* [記事本文]:
かつてフィルム時代を席巻した名機「OMシリーズ」のスピリットを、最新テクノロジーで蘇らせたのがOM SYSTEMの新モデル「OM-3」です。
クラシックカメラを思わせる金属感あふれる外観に、20MP 裏面照射型積層センサーや最大50fpsの高速連写、4K60p動画など最先端の性能を凝縮。防塵防滴IP53、耐低温−10℃といったタフネスも備え、日常スナップからアウトドア撮影まで幅広く活躍します。

本記事では、そのデザイン、操作性、画質、そして実際の使用感まで、OM-3の魅力を徹底レビューしていきます!


OM-3の主な特徴
OM-3の主な特徴は下記のとおりです。
- クラシックなレトロデザイン(OMシリーズの意匠を継承)
- 直感的な全面ダイヤル操作+「クリエイティブダイヤル」搭載
- 約20MP 裏面照射型積層センサー採用
- 1,053点位相差AF/プリキャプチャ対応で動体に強い
- 秒間最大50fps(C-AF)・120fps(AF/AE固定)の高速連写
- 5軸ボディ内手ぶれ補正(最大約6.5段/レンズ併用で最大約7.5段)
- 4K60p 10bit動画、OM-Log対応/FHD最大240fpsスロー
- 手持ち50MP/三脚80MPの高解像度ショット
- ライブNDやグラデーション効果、フォーカス合成など多彩な機能
- 防塵防滴IP53・耐低温−10℃の高い耐環境性能
- 約500gクラスの小型軽量ボディで携行性良好
- 豊富なFnボタンとグリップ設計で高い操作性とカスタマイズ性



レトロデザインにフラグシップ機OM-1と同じ積層センサーを搭載するなど意欲作です。
OM-3の使用感レビュー
実際にOM-3を使ってみましたので、作例を紹介しながら使用感をレビューしていきます。なお、作例はすべてキットレンズの12-45mm F4.0 PROで撮影しています。プロではない素人撮影ですので、趣味での導入を考えている方はぜひ参考にしてください。



載せている写真はすべてタップで拡大できます!
レトロなヘリテージデザインがインテリアとしても触っていても楽しい
カメラをインテリアの一部として取り入れたいと思ったことはありますか?僕はありませんでした。OM-3に出会うまでは。無骨なプロ用の一眼と違い、OM-3は銀塩フィルムカメラさながらのおしゃれさがあるのでデスク横に置いておきたくなるほど気に入っています。デスクに置いておくと防湿庫に保管しておくより出番が増えるので、ちょっとしたことでも「OM-3を持っていこ」って気になります。

* [作成内容]:
OM-3のレビュー記事から、「かつてフィルム時代を席巻した」を含む語句で始まり「OM-3の主な特徴は下記のとおりです。」で終わる部分を、「クラシックカメラ」を「レトロカメラ」に入れ替えて書き直してください。

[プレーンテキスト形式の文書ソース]
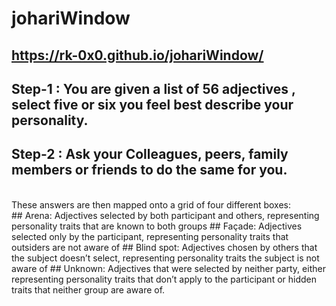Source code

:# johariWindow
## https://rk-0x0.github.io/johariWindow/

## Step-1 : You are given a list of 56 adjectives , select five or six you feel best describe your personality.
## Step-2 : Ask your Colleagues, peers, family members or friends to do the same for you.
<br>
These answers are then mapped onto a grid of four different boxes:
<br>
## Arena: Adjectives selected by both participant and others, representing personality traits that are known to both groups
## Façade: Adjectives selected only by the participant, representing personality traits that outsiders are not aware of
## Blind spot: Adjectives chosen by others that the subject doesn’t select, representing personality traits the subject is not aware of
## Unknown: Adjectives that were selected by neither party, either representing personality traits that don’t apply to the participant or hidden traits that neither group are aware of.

* [出力結果]:
かつてフィルム時代を席巻した名機「OMシリーズ」のスピリットを、最新テクノロジーで蘇らせたのがOM SYSTEMの新モデル「OM-3」です。
レトロカメラを思わせる金属感あふれる外観に、20MP 裏面照射型積層センサーや最大50fpsの高速連写、4K60p動画など最先端の性能を凝縮。防塵防滴IP53、耐低温−10℃といったタフネスも備え、日常スナップからアウトドア撮影まで幅広く活躍します。

本記事では、そのデザイン、操作性、画質、そして実際の使用感まで、OM-3の魅力を徹底レビューしていきます!


OM-3の主な特徴
OM-3の主な特徴は下記のとおりです。